Components of DNA Replication
DNA replication requires several enzymes and proteins working together:
Enzyme / Protein | Function |
|---|---|
Topoisomerase (DNA Gyrase in Prokaryotes) | Relieves DNA supercoiling ahead of the replication fork. |
Helicase | Unwinds the DNA double helix at the replication fork. |
Single-Stranded Binding Protein | Binds and stabilizes single-stranded DNA. |
Primase | Creates RNA primers as starting points for DNA synthesis. |
DNA Polymerase (Prokaryotes) | Builds new DNA strand using the old strand as a template. |
DNA Polymerase (Eukaryotes) | Replaces RNA primers with DNA nucleotides. |
Origin and Process of Replication
Origin of Replication (ORI)
DNA replication begins at specific DNA sequences called origins of replication (ORI).
Prokaryotes have small, circular chromosomes with a single ORI.
Eukaryotes have large, linear chromosomes with multiple ORIs.
Replication Forks
Proteins bind to the ORI and separate the two DNA strands, forming a replication fork (or "bubble").
Replication forks are Y-shaped regions where DNA is unwound and new strands are synthesized.
Replication proceeds bidirectionally from each ORI.
Practice Questions
Replication forks form at the origin and proceed in both directions.
Topoisomerase relieves supercoiling ahead of the fork.
Unwinding the DNA: Topoisomerase, Helicase, and SSBs
Roles of Key Proteins
Topoisomerase (DNA Gyrase): Cuts and rejoins DNA to relieve strain caused by supercoiling.
Helicase: Unwinds the DNA double helix by breaking hydrogen bonds between base pairs.
Single-Stranded Binding Proteins (SSBs): Bind to separated DNA strands to prevent reannealing and degradation.
Example: Diagrams show DNA supercoiling and the action of topoisomerase and helicase.
Central Dogma of Molecular Biology
Flow of Genetic Information
The central dogma describes the flow of genetic information from DNA to RNA to protein.
Transcription: The process of synthesizing RNA from a DNA template.
Translation: The process of synthesizing protein using the encoded message of mRNA.
Sometimes, transcription and translation are collectively referred to as gene expression.
Example: Diagram showing DNA → RNA → Protein.
Practice Questions
According to the central dogma, the intermediate molecule is mRNA.
The process by which genotype becomes expressed as phenotype is called gene expression.
Key Terms and Definitions
Nucleotide: The basic building block of DNA, consisting of a sugar, phosphate, and nitrogenous base.

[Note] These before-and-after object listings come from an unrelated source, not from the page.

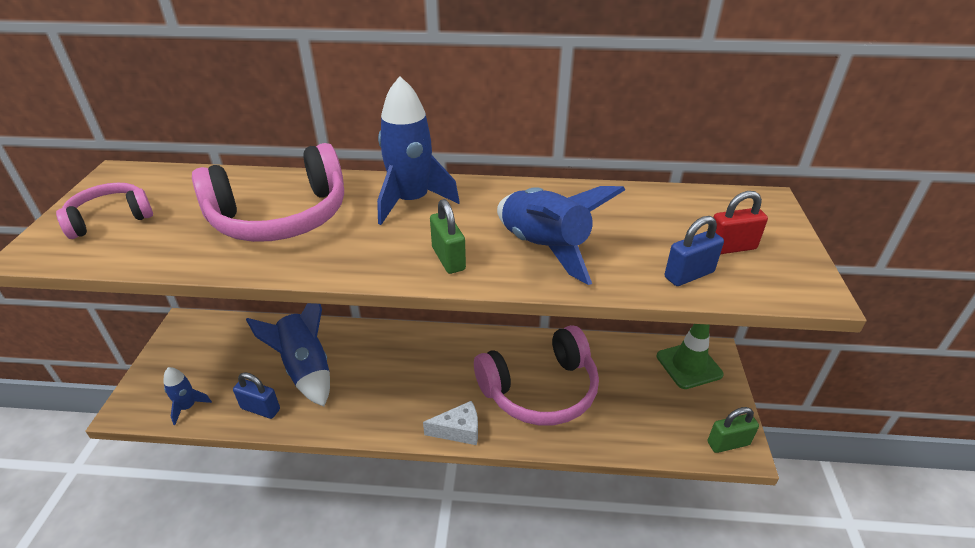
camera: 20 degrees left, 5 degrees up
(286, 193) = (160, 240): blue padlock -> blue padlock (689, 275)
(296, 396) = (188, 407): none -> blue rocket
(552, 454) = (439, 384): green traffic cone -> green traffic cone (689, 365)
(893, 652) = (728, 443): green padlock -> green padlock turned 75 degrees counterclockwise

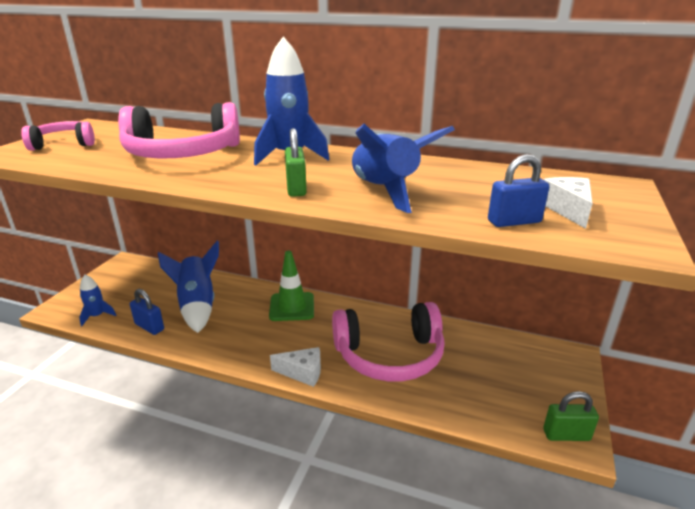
camera: 15 degrees right, 10 degrees down
(689, 365) = (544, 361): green traffic cone -> green traffic cone (292, 307)
(730, 247) = (568, 209): red padlock -> white cheese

Phosphodiester Bond: The covalent bond linking nucleotides in a DNA strand.
Replication Fork: The Y-shaped region where DNA is unwound and replicated.
Central Dogma: The concept describing the flow of genetic information from DNA to RNA to protein.
Summary Table: DNA Replication Enzymes
Enzyme | Function |
|---|---|
Topoisomerase | Relieves supercoiling ahead of replication fork |
Helicase | Unwinds DNA double helix |
Single-Stranded Binding Protein | Stabilizes single-stranded DNA |
Primase | Synthesizes RNA primers |
DNA Polymerase | Synthesizes new DNA strand |
Key Equations
Phosphodiester bond formation:
Central Dogma:
Additional info: Some diagrams and tables were inferred and expanded for clarity and completeness.